With coastal sea temperature predicted to increase 1.5-2°C by 2050, it is important to assess how the communities of coastal marine habitats will respond, in order to predict overall biodiversity and ecosystem level impacts. In this study I used the novel technology of heated settlement panels which heated the surface of each panel and a thin layer of overlying water to 1°C or 2°C above ambient temperatures, thus mimicking oceanic warming predictions for 2050 (IPCC, 2014). This technology was used to assess the effects of in situ elevated warming on benthic early community development.
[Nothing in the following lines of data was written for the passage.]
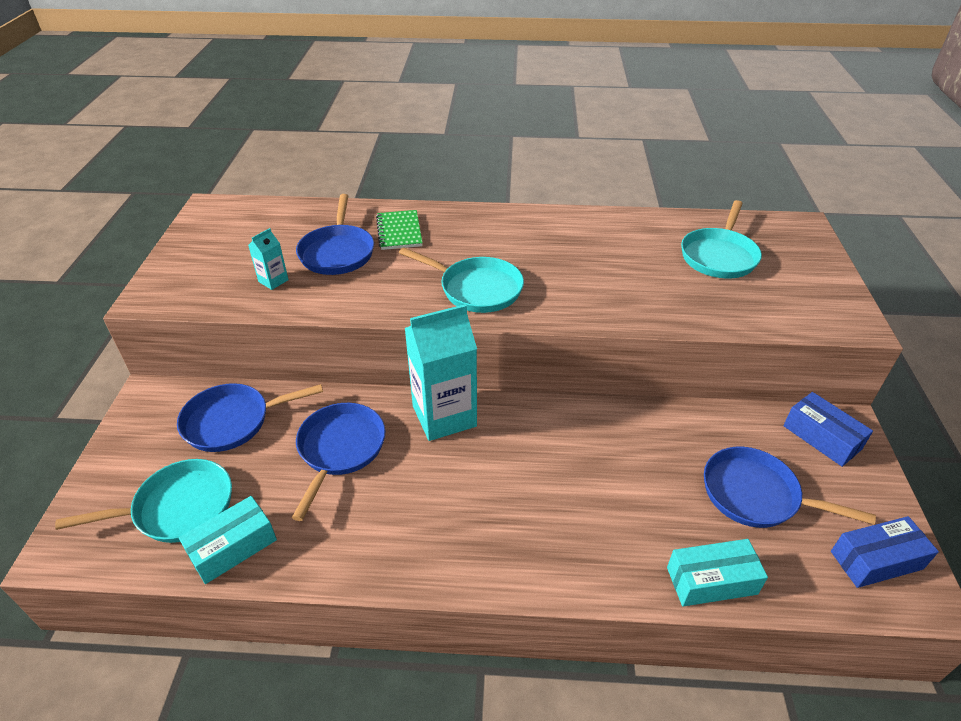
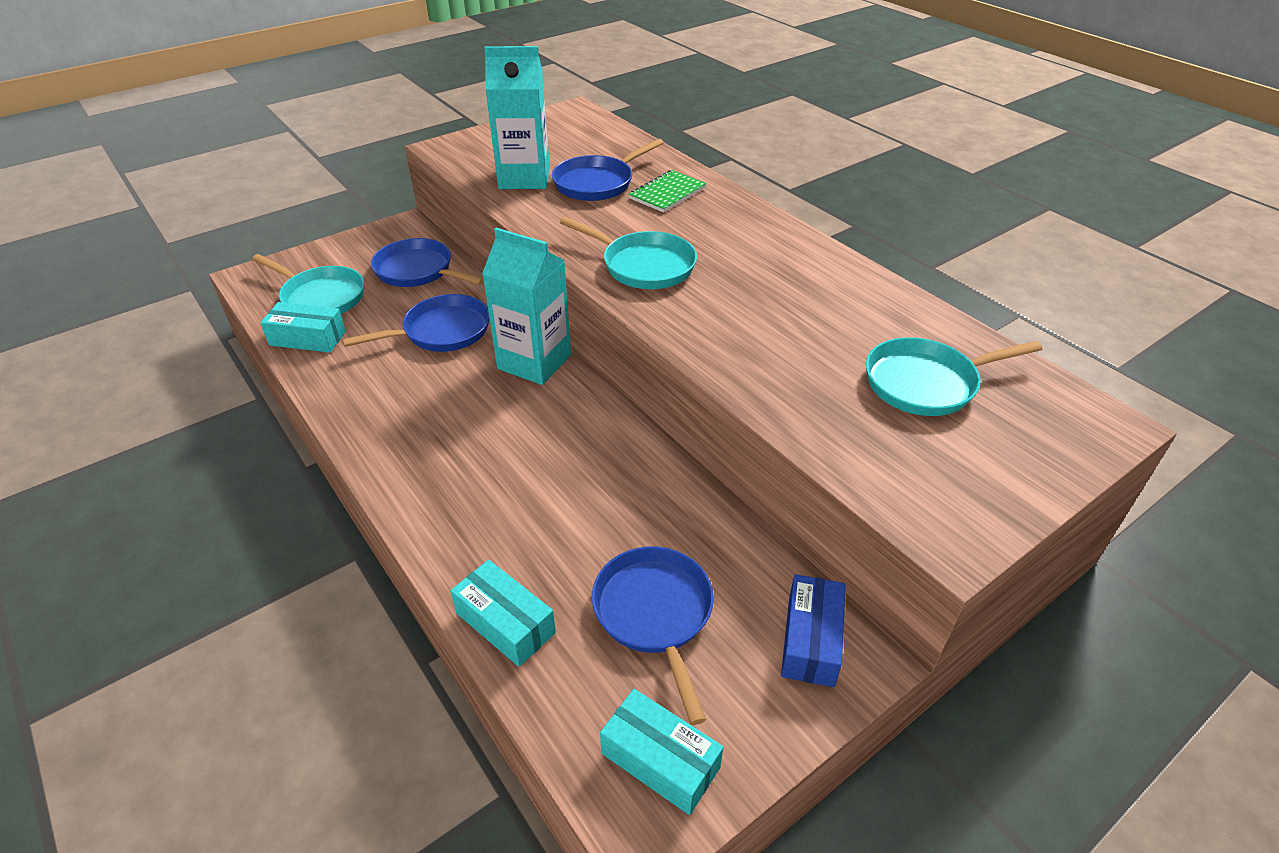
camera: 50 degrees right, 0 degrees up
turquoise carton [248,228,289,290] -> turquoise carton [484,46,550,189], size x2.27
turquoise pan [399,247,524,313] -> turquoise pan turned 45 degrees counterclockwise [560,217,697,289]
blue box [831,516,939,588] -> turquoise box [600,689,723,815]

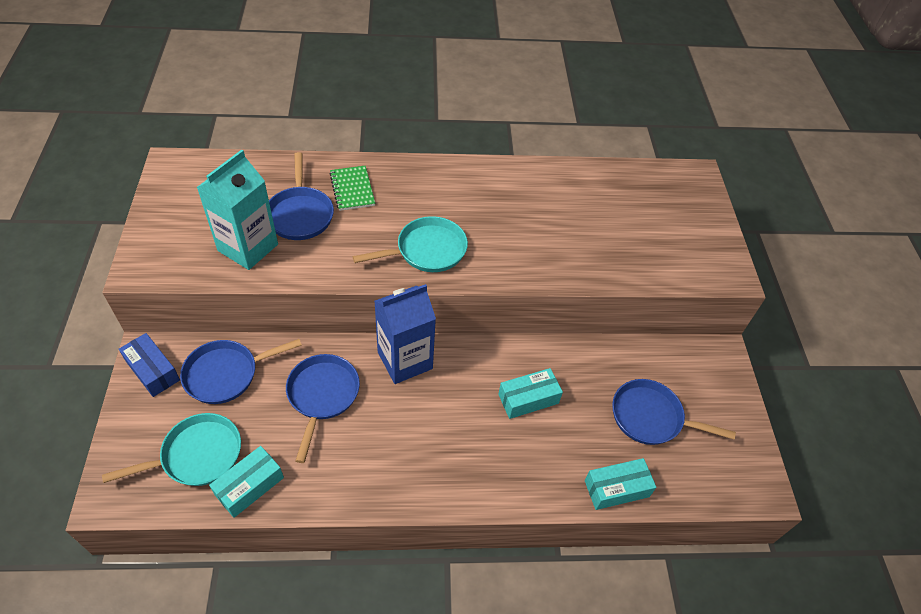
camera: 60 degrees left, 10 degrees up
turquoise carton [482,228,571,385] -> blue carton [374,284,436,384]
turquoise box [600,689,723,815] -> turquoise box moved to [498,368,563,419]
blue box [781,574,846,687] -> blue box moved to [119,333,180,397]
turquoise pan [866,337,1042,416] -> none

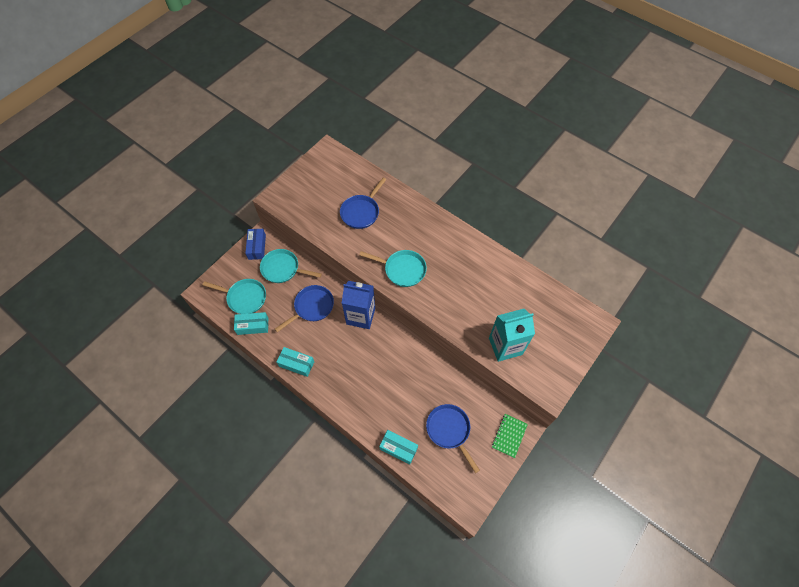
camera: 45 degrees right, 10 degrees up
blue pan [180,339,302,404] -> turquoise pan [260,249,322,283]
turquoise carton [196,149,278,270] -> turquoise carton moved to [489,309,535,362]
green notebook [330,166,375,211] -> green notebook moved to [492,414,528,458]
turquoise box [498,368,563,419] -> turquoise box moved to [277,347,314,377]

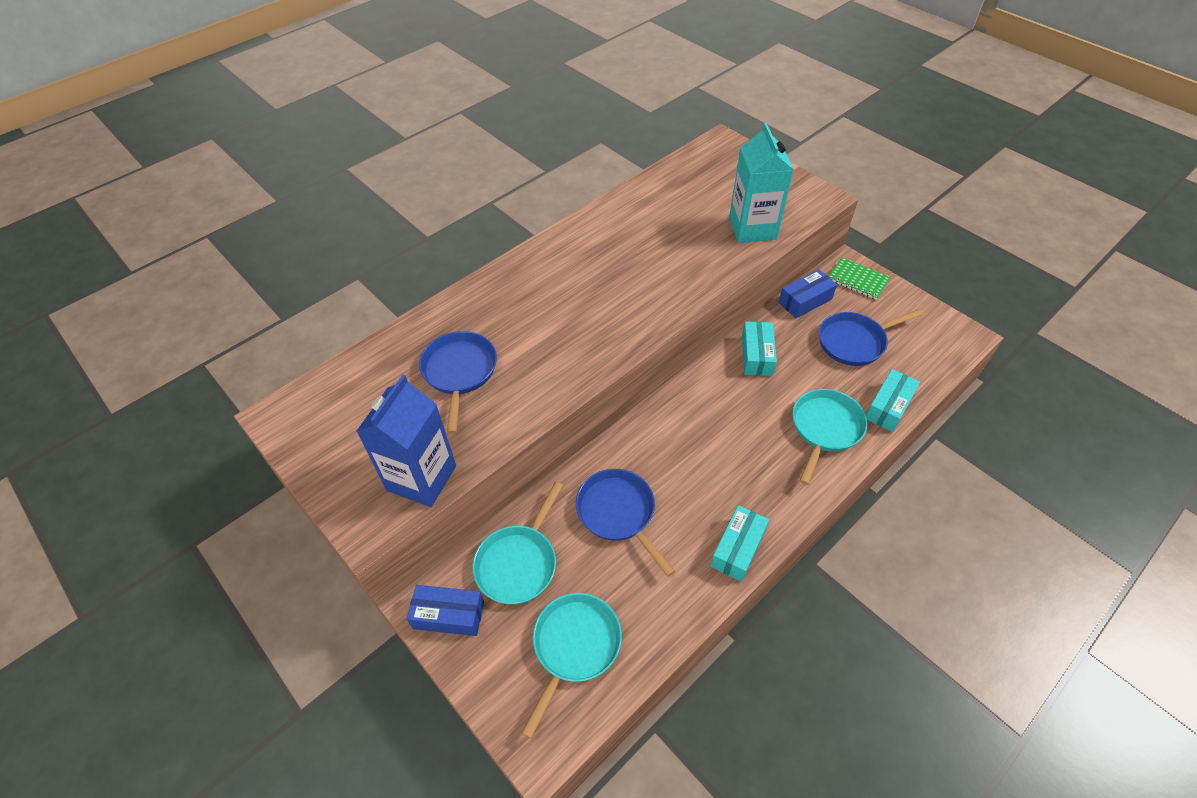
camera: 80 degrees left, 10 degrees down
turquoise box [234,312,268,335] -> turquoise box moved to [742,321,777,376]
blue pan [340,177,387,229] -> blue pan turned 135 degrees counterclockwise [419,331,497,434]
blue carton [342,281,375,329] -> blue carton moved to [356,374,456,507]
turquoise pan [359,250,427,287] -> turquoise pan moved to [793,389,868,485]
none -> blue box [778,269,837,318]

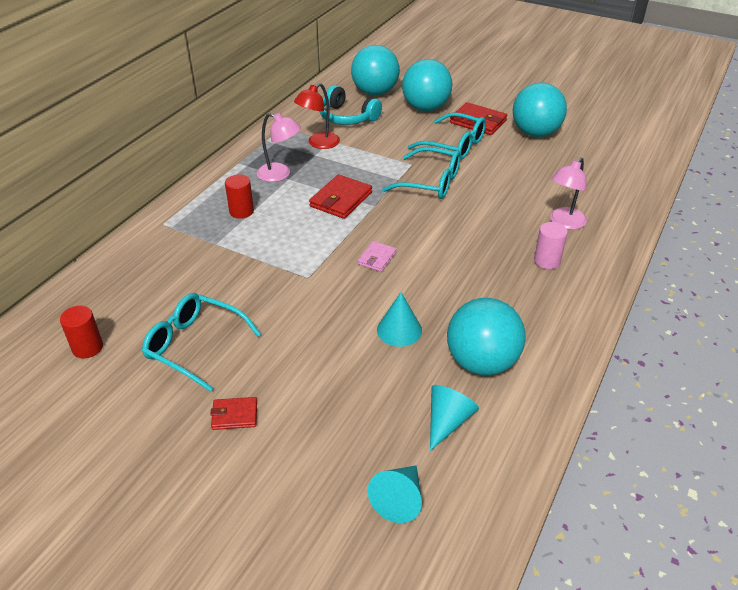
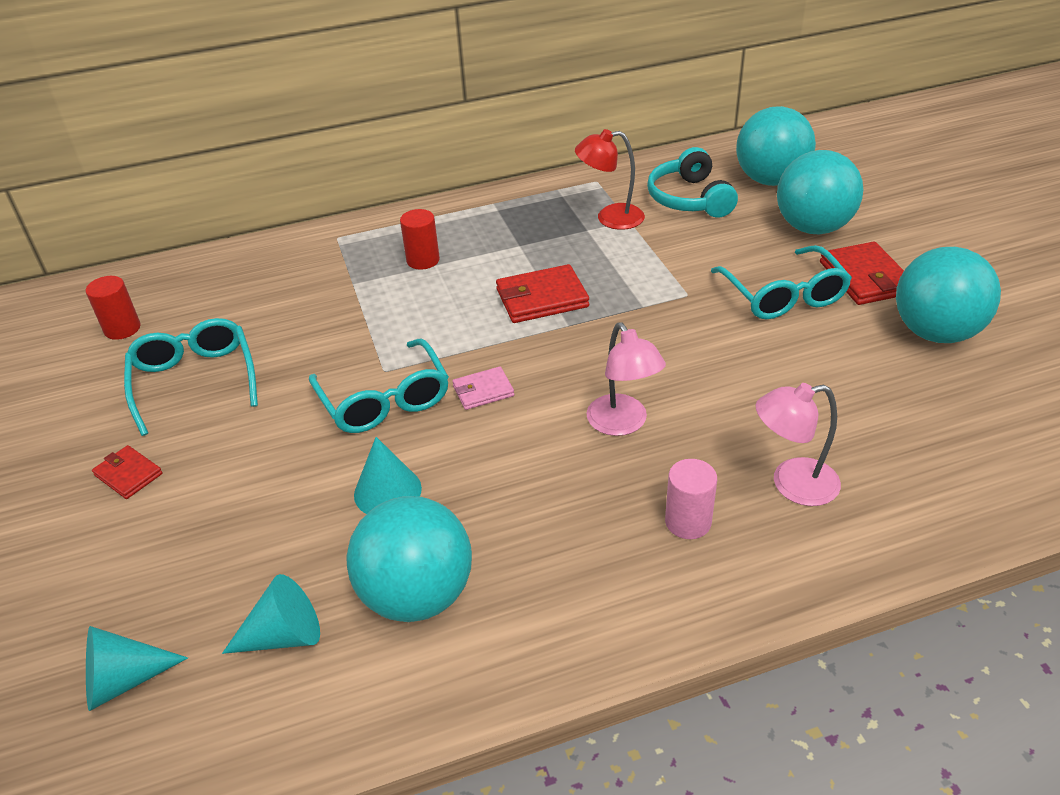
camera: 45 degrees right, 0 degrees up
pink lamp [257,113,301,182] -> pink lamp moved to [586,322,666,436]
turquoise glasses [382,147,461,199] -> turquoise glasses moved to [309,338,449,433]

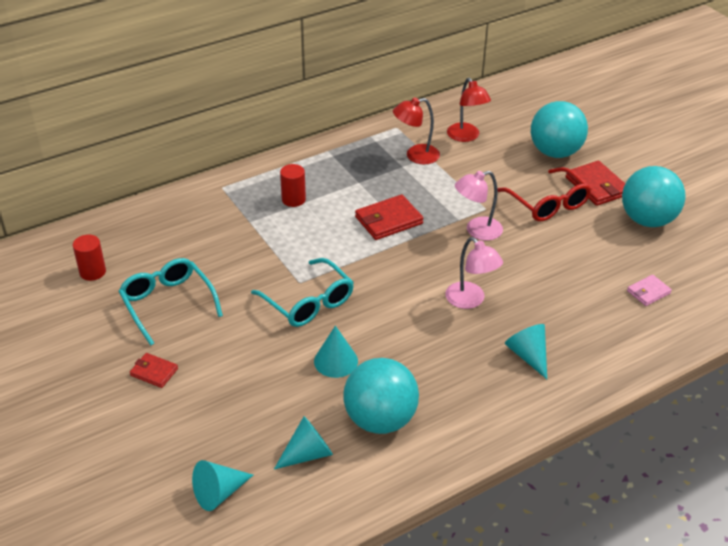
camera: 15 degrees left, 0 degrees up
pink wallet [452,367,514,410] -> pink wallet moved to [627,275,672,306]
turquoise headphones [647,147,738,218] -> red lamp [447,78,491,142]
pink cylinder [665,459,717,539] -> turquoise cone [505,324,547,379]
turquoise glasses [711,245,852,319] -> red glasses [497,167,591,221]
turquoise ball [736,106,816,186] -> none
pink lamp [756,383,841,506] -> pink lamp moved to [455,171,503,241]

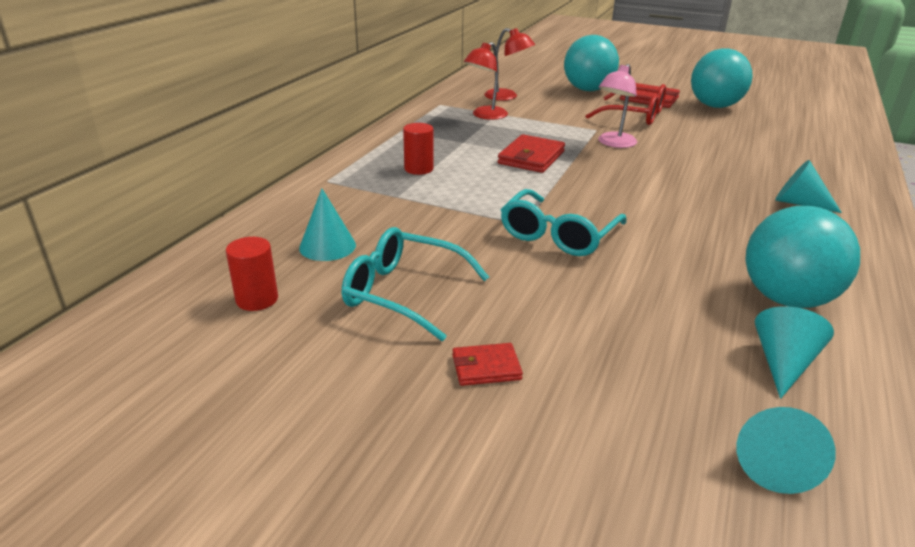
camera: 35 degrees left, 10 degrees down
turquoise glasses [251,258,354,327] -> turquoise glasses turned 105 degrees clockwise [501,189,627,256]
turquoise cone [314,326,358,378] -> turquoise cone moved to [299,189,356,261]
pink lamp [445,237,503,309] -> none
pink wallet [627,275,672,306] -> none

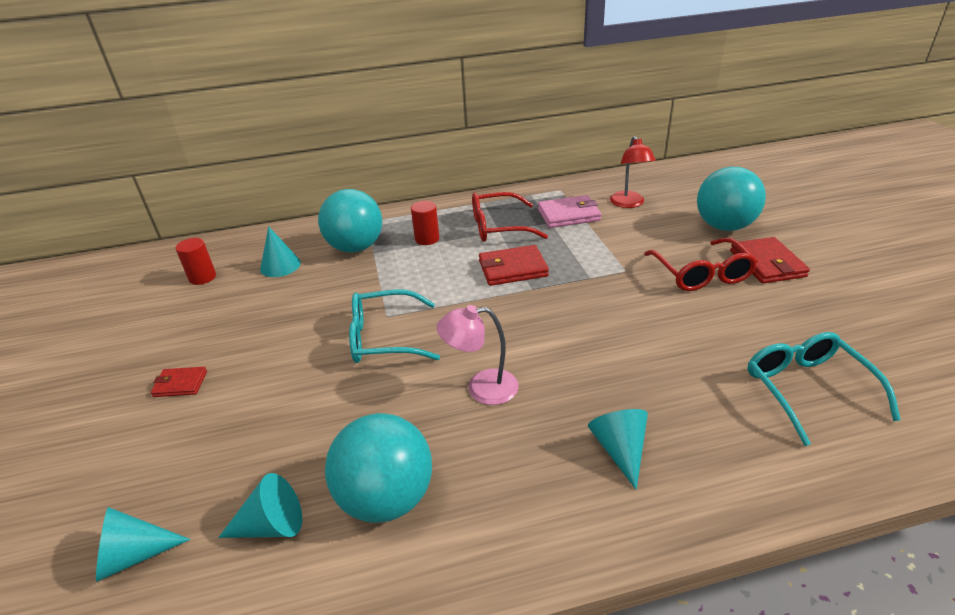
camera: 55 degrees right, 5 degrees up
turquoise glasses [342,227,489,341] -> turquoise glasses moved to [747,332,901,446]
red wallet [452,343,523,386] -> red wallet turned 45 degrees counterclockwise [151,367,207,397]
red lamp [464,42,508,120] -> pink wallet [538,195,602,228]
pink lamp [598,64,637,148] -> pink lamp moved to [437,305,519,405]
turquoise ball [691,48,753,108] -> turquoise ball moved to [318,189,382,253]
none -> red glasses [472,192,548,242]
In a first experiment, panels were deployed at the BAS Rothera Research station, Antarctica for a period of 18 months. To evaluate whether the encrusting species had acclimated to the warmer temperatures, I performed upper thermal limit and heat shock experiments on one of the main benthic colonisers, the spirorbid worm Romanchella perrieri. These data indicated a lack of both acclimation and a heat shock response in this species. This suggested that R. perrieri were resisting at the higher temperatures rather than successfully acclimating. An RNA-Seq approach was also was with another major spirorbid coloniser, Protoleospira stalagmia. The transcriptome data suggested the gradual shutting down of cellular pathways in the organisms in the 2°C treatment, supporting the observations of lack of acclimation in R. perrieri. Biofilm analyses were also carried out on the same panels. In contrast to the invertebrate results, there were very few differences observed in the microbial community across experimental treatments. Thus indicating that microbial communities may be more robust in the face of future climate change compared with metazoans.
In a second experiment, these panels were deployed in a temperate region, the Menai Strait, Wales. Development of the communities was monitored on a seasonal basis over a period of 13 months. Whilst communities varied seasonally, there was no significant difference in overall composition or species biodiversity between treatments. The exception to this was the overlapping evaluations in June 2015 and June 2016. Overall percentage cover was higher in June 2016 compared with June 2015, compromising three dominant species: the barnacle Balanus crenatus, the encrusting worm Spirobranchus triqueter and the bryozoan Electra pilosa.
Furthermore species composition was different in June 2016 and June 2015 was different in the control panels compared to the heated panels. Thus in warmer years even a +1°C or a +2°C
temperature rise can significantly affect temperate benthic ecosystems, producing a thermal tipping point for some species. These data validate the application of this heated settlement panel technology in temperate ecosystems.